Los pacifistas de toda la vida, que de jóvenes ya fuimos objetores de conciencia en el servicio militar y que votamos no a la OTAN, lo tenemos mal en estos tiempos que corren. Como recordaba hace unos días Ferran Sáez, somos los nietos o bisnietos de los “inocentes útiles” a los que Stalin manipuló y que ahora le sirven a Putin. Quizás sí. O quizás no. Me explico: a estas alturas de la historia, ya estamos curados de espantos y quien más quien menos es consciente de los cinismos ideológicos que tiñen la alta política o, si queréis, el pragmatismo de las razones de Estado o de guerra. Putin no engaña a nadie: es un autócrata nacionalista que finalmente se ha dejado llevar por la pulsión bélica. El ataque en Ucrania es intolerable, se tiene que parar. Ayudar a Kiev, como están haciendo las democracias occidentales, es una exigencia estratégica (incluso ética) ineludible. Hace años escuché explicar al capuchino Jordi Llimona que ante un ataque existe el derecho a defenderse. La violencia, en defensa propia, está justificada. Hay poca discusión.
Otra cosa es creerse y caer en la retórica belicista, sentirse cómodo en la dialéctica de la guerra. Un mundo en guerra es, y perdonad la expresión, un mundo de mierda. Nadie, a priori, lo querría para sus hijos. “No os peleéis, hablad”. Así es como los hemos educado siempre y como deseamos que se hagan mayores. En lugar de peleas, razones. Pero, si de adultos se encuentran con misiles volando por los aires y destruyendo vidas y ciudades, ya me diréis. Ahora estamos en este punto. En Madrid hemos acordado y celebrado el rearme de Europa. Países históricamente pacifistas como Suecia y Finlandia entrarán en la OTAN porque tienen miedo del enemigo ruso. La industria armamentística mundial (incluida la española) se frota las manos. Y los pacifistas que con penas y trabajos, y lentitud exasperante, habían conseguido consolidar un discurso transversal contra las armas nucleares, se han quedado solos y silenciados en su conferencia de Viena. España no ha osado ir ni como país observador, no sea que se ofendiera el amigo americano.
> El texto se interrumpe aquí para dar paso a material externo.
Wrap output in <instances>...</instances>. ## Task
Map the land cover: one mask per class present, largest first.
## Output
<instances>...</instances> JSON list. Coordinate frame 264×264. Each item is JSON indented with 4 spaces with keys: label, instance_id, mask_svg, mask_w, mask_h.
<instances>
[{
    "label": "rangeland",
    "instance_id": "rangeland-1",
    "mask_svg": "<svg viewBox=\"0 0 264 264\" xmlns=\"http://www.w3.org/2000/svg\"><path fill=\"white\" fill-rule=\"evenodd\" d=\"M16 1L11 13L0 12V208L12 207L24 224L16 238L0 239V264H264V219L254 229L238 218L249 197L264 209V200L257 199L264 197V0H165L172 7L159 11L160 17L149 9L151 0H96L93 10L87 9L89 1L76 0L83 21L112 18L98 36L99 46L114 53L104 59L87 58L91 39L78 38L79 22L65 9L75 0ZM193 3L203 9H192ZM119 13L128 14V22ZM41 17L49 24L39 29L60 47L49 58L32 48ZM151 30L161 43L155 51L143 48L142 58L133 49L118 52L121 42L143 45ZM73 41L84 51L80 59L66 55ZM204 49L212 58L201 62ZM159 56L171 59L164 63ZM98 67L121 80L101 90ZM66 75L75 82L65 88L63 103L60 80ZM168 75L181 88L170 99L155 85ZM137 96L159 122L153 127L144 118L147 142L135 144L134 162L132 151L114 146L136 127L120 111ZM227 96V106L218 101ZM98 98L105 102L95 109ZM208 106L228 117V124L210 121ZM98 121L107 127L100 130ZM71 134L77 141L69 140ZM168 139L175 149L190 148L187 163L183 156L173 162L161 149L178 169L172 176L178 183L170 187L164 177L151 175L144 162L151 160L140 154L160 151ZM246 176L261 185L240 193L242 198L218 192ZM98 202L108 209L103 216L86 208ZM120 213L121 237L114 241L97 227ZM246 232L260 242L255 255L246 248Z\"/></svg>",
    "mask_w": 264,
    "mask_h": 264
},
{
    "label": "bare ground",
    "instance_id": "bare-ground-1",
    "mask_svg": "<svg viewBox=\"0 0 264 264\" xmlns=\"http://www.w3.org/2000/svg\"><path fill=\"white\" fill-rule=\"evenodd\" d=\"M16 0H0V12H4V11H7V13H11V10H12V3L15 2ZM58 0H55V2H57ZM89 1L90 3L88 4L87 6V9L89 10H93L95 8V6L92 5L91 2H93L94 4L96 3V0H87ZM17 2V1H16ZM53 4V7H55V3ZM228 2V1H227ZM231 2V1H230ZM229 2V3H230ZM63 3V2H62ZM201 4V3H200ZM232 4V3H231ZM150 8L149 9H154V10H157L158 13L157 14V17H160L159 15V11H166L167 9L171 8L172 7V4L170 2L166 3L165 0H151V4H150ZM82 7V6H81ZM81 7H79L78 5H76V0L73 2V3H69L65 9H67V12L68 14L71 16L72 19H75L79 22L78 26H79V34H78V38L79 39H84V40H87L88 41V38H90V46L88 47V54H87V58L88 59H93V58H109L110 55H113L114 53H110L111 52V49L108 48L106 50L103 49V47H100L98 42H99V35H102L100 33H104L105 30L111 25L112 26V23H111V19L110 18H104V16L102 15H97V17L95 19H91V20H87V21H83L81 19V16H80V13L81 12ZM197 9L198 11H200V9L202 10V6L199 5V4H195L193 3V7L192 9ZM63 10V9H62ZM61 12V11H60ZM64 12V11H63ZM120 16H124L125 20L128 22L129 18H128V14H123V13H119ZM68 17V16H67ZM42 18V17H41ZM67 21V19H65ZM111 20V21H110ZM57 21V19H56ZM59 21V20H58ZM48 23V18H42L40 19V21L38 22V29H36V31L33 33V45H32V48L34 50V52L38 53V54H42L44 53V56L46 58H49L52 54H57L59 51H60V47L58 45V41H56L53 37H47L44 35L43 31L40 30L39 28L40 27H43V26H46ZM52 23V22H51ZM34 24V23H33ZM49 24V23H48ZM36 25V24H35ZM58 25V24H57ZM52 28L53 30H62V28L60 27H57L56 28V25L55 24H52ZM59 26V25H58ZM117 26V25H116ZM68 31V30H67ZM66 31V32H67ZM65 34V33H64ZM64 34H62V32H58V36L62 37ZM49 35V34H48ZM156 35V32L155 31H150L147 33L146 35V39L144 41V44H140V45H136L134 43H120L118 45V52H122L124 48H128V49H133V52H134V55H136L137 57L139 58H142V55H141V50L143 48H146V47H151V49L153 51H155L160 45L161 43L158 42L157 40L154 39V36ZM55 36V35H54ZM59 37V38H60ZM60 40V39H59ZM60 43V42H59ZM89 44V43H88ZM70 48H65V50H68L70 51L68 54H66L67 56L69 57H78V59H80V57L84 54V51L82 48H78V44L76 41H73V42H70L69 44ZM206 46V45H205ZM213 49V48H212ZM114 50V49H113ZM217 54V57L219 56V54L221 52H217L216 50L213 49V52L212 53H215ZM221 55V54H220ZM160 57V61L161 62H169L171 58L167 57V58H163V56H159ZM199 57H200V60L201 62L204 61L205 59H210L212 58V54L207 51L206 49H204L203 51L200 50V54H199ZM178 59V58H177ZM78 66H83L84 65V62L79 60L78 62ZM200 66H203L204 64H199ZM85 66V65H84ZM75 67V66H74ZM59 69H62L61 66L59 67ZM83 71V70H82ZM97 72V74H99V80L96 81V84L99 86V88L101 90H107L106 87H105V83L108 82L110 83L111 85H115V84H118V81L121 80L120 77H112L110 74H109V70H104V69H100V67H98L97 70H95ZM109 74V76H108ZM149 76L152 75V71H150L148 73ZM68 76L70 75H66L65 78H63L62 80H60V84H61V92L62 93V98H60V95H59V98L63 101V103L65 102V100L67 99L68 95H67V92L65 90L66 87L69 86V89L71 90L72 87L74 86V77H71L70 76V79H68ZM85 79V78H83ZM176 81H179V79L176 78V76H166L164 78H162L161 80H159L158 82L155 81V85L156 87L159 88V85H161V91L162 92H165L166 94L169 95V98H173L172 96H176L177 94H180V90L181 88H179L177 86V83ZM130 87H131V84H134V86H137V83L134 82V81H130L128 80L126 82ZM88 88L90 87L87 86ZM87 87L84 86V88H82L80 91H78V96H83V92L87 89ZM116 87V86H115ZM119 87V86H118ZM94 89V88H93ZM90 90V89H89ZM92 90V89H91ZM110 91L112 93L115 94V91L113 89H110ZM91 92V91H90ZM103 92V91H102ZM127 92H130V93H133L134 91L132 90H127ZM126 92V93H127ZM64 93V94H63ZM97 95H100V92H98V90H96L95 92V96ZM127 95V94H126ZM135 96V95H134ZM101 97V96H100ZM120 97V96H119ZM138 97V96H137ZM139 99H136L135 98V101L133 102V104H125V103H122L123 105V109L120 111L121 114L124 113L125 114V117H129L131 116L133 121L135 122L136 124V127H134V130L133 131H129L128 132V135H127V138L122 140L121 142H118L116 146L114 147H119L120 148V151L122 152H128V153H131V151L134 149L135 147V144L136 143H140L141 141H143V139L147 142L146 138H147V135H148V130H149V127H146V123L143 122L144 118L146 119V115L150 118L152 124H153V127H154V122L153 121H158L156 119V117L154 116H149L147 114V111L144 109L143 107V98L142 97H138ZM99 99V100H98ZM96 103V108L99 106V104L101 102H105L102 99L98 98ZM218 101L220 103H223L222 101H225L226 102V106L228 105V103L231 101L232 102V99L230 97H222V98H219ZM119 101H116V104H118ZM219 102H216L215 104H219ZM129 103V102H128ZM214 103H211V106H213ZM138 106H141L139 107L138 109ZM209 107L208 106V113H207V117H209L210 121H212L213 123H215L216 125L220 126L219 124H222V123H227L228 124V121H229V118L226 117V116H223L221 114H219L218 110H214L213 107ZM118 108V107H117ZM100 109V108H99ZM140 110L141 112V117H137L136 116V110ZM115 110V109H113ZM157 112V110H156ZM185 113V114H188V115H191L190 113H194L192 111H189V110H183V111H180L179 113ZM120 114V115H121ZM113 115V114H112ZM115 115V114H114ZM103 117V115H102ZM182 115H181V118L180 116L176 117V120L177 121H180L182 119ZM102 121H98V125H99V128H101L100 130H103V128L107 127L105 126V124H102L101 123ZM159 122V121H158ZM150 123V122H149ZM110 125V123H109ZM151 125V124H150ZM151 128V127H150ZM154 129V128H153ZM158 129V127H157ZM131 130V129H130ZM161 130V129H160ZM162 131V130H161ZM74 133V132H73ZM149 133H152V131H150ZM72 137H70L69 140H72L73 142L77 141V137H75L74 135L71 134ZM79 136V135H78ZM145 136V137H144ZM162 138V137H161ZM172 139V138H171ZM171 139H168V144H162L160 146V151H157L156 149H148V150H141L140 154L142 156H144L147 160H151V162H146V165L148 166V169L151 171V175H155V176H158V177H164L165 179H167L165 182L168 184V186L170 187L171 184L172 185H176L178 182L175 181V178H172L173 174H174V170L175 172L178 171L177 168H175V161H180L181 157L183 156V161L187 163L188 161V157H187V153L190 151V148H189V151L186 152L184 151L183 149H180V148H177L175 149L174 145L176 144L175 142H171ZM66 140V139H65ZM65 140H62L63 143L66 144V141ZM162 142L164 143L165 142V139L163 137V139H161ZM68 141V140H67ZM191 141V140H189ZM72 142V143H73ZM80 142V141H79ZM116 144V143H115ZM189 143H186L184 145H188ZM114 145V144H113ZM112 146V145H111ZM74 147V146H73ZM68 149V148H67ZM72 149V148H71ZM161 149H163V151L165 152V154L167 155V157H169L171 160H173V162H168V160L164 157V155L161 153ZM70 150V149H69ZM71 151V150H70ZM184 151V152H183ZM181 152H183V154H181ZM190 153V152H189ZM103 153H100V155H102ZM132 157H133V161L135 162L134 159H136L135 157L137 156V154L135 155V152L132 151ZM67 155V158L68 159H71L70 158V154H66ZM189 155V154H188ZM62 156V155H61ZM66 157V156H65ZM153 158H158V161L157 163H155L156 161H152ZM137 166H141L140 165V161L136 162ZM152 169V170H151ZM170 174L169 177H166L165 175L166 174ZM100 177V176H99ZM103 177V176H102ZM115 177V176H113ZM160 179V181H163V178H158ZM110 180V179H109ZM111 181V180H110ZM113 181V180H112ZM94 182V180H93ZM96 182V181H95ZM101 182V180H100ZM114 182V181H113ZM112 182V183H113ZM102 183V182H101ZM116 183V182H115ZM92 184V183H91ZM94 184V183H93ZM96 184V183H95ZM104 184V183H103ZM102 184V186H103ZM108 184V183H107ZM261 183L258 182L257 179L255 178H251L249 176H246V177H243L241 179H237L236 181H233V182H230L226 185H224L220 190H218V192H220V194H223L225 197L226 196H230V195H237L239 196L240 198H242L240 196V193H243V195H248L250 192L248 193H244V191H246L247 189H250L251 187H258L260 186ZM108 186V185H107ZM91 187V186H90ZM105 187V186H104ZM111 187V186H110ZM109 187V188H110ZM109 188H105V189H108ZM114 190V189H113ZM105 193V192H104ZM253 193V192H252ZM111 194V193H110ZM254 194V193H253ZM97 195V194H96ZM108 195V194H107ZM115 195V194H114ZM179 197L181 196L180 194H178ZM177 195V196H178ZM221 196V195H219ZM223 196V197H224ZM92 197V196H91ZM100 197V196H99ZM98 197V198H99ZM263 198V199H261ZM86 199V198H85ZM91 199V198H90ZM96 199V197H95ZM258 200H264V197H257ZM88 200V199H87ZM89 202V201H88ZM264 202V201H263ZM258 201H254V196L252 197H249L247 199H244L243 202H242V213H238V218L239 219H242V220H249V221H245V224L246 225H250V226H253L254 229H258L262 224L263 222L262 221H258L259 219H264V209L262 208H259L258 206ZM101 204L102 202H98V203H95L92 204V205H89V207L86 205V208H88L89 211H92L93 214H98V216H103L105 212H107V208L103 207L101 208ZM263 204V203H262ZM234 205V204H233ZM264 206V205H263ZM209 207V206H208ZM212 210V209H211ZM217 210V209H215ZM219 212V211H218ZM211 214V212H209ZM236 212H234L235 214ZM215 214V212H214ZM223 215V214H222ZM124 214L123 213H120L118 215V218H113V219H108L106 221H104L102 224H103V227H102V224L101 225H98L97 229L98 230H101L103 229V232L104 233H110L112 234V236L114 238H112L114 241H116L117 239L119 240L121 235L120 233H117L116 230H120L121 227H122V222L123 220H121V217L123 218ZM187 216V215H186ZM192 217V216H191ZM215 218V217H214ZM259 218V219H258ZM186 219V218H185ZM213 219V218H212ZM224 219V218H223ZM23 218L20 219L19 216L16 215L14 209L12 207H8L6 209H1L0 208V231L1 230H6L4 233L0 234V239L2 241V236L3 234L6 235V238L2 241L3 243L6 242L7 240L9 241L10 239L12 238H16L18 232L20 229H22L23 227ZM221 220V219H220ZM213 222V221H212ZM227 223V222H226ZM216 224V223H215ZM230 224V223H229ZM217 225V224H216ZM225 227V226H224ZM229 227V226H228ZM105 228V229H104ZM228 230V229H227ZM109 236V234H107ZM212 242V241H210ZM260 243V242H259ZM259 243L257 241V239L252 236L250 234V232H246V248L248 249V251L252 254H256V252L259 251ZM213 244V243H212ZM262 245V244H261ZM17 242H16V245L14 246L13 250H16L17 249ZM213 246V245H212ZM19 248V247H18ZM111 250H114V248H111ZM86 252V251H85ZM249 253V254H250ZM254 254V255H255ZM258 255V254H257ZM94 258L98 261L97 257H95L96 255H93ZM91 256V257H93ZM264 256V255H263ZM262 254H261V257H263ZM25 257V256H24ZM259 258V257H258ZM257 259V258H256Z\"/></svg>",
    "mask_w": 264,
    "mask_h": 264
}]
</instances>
Acabada la Segunda Guerra Mundial, Einstein se arrepintió de haber instado por carta al presidente norteamericano Roosevelt a impulsar la fabricación de la bomba atómica. Durante la Guerra Fría, él y el filósofo y matemático inglés Bertrand Russell se implicaron a fondo en los movimientos pacifistas. ¿Estaban al servicio de la URSS? Yo diría que sabían perfectamente al juego que jugaban: el suyo era un posicionamiento ético radical. Claro que veían los peligros geopolíticos, pero también veían el mal mayor de un mundo bajo la amenaza nuclear y la ley de la violencia.
El historiador israelí Yuval Noah Harari lo tiene claro, cree que la humanidad tiene que hacer frente a tres principales espadas de Damocles: la climática, la nuclear y el descontrol tecnológico (bioingienería e inteligencia artificial). En un mundo en guerra con armamento nuclear sobre el tablero de ajedrez es muy ingenuo pensar que todo el mundo se comportará responsablemente. Llegará un momento en el que alguien, acorralado, considerará que tiene el deber de pulsar el botón y que los otros no se atreverán a responderle con la misma moneda. Y, si lo hacen, pues moriremos matando.
Con todo esto quiero decir que hay que seguir luchando para que el discurso pacifista penetre en las mentalidades. Y ahora mismo estamos retrocediendo a pasos gigantescos. La contradicción es patente: no podemos dejar a Ucrania sola (igual como siempre hemos lamentado que las democracias dejaran sola a la República española durante la Guerra Civil), pero tampoco podemos permitirnos un mundo regido por la dinámica belicista. Por muy pesadas que sean, la diplomacia, el multilateralismo y la gobernanza de las instituciones globales son la ruta que hay que seguir para dirimir las diferencias y los intereses de pueblos y estados. Putin ha desgarrado las cartas y le tiene que quedar claro que esta no es la salida. El camino es la negociación, el comercio, el diálogo. La paz.